Things start on a promising, if dark, note, as young Kissen and her family are being hauled off by neighbors who have
turned away from the beneficial ocean god of their island home in favor of the promises of wealth and glory made by a fire
god... a fire god who demands human sacrifice. Scarred and godmarked by the experience, it makes for a great origin story
for our future godkiller. But the rest of the book somehow lacks the spark (no pun intended) of that first chapter. The
world of Middren feels weirdly flattened and hard to believe in: this is a kingdom that was nearly razed to its
foundations when the old queen fell in with a particularly violent cult, in a world where gods regularly turn cultish and
violent and throw mortal lives away in their own petty struggles, all within memory of most people alive (and actively
ongoing beyond Middren's borders, so one doesn't even need a history lesson to know this)... yet an apparently large
percentage of people keep running back to gods and resent being told that maybe there's a reason to be cautious about
where and how one spends one's faith. The core characters become hard to believe in, as well, sometimes behaving
irrationally given their history and situations, with little to no chemistry between them. So many of the events that
formed them and their relationships are in the rear view mirror that the book keeps looking back over its shoulder, in a
way that made me wonder if maybe Kaner should've just written the prequel instead. Kissen goes from being understandably
embittered to just plain unlikable and crude for the sake of being crude.
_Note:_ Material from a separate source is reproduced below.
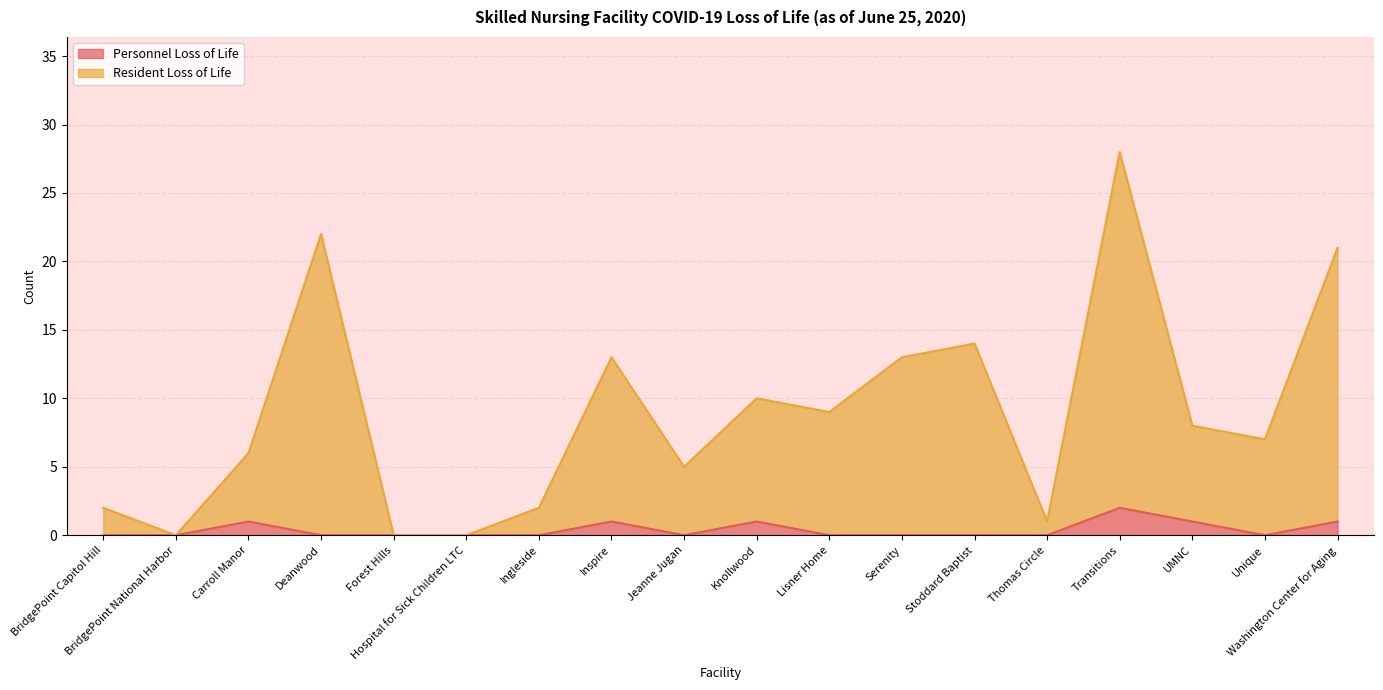

What position from the right is Serenity?

7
Elo's pining for the best friend (clearly more
than just a friend to him, though that's brushed aside in manufactured sexual tension with Kissen, because apparently
that trope must be shoehorned in every story even if it makes no sense for the characters involved) and the life he
walked away from almost trails into comedy territory it gets so repetitive. Speaking of repetition, more than one plot
point and event and emotional beat is repeated multiple times, apparently because I, as the reader, was not expected to
remember things from just the previous chapter (or previous repetitions), enough that it really started grating on me.
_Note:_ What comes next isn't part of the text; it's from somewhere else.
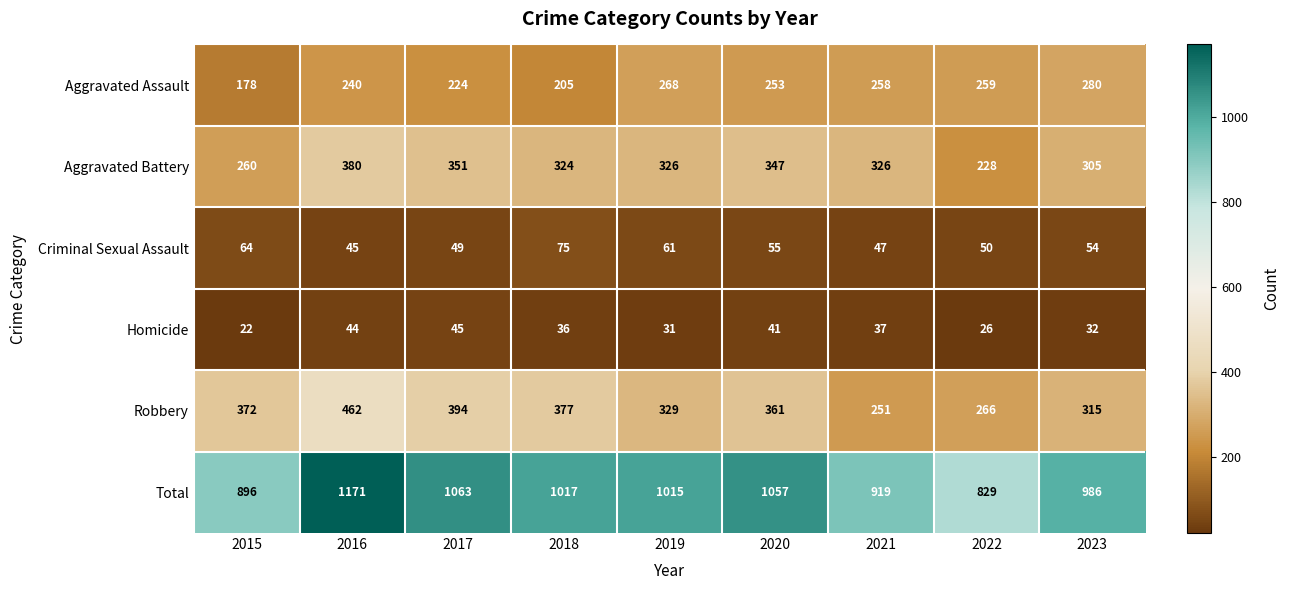

How many values in the Aggravated Assault series are below 253?

4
All of this kicked me out of the tale enough for me to realize that I've seen many of the key concepts at play here in
other stories that I found more immersive, such as Terry Pratchett's Small Gods or Charles Edward Pogue's book
and film Dragonheart; even the oft-repeated imagery of King Arren bearing the severed stag head of the war god,
symbol of his victory and rule, put me in mind of the Miyazaki animated film Princess Mononoke. The climax had
some nice moments, but it lost a fair bit of impact for me as I had long since stopped caring about the world and only
had minimal concern about the fates of the characters involved. It all serves to set up a sequel, but I don't expect I'll
follow up on that.
Godkiller had some nice ideas and lots of potential, with a few standout moments that worked. It also tended to
avoid easy wins; people pay for mistakes and for victories, sometimes for the rest of their lives. There's some decent
exploration of the dangers of fanaticism and how even the smallest and most seemingly-benign faiths can metastasize into
something deadly and monstrous, twisting people into disposable tools of someone (or something) else's agenda. But my lack
of engagement with the world and characters just kept kicking me out, and I kept thinking instead of how I'd seen similar
ideas explored more successfully elsewhere.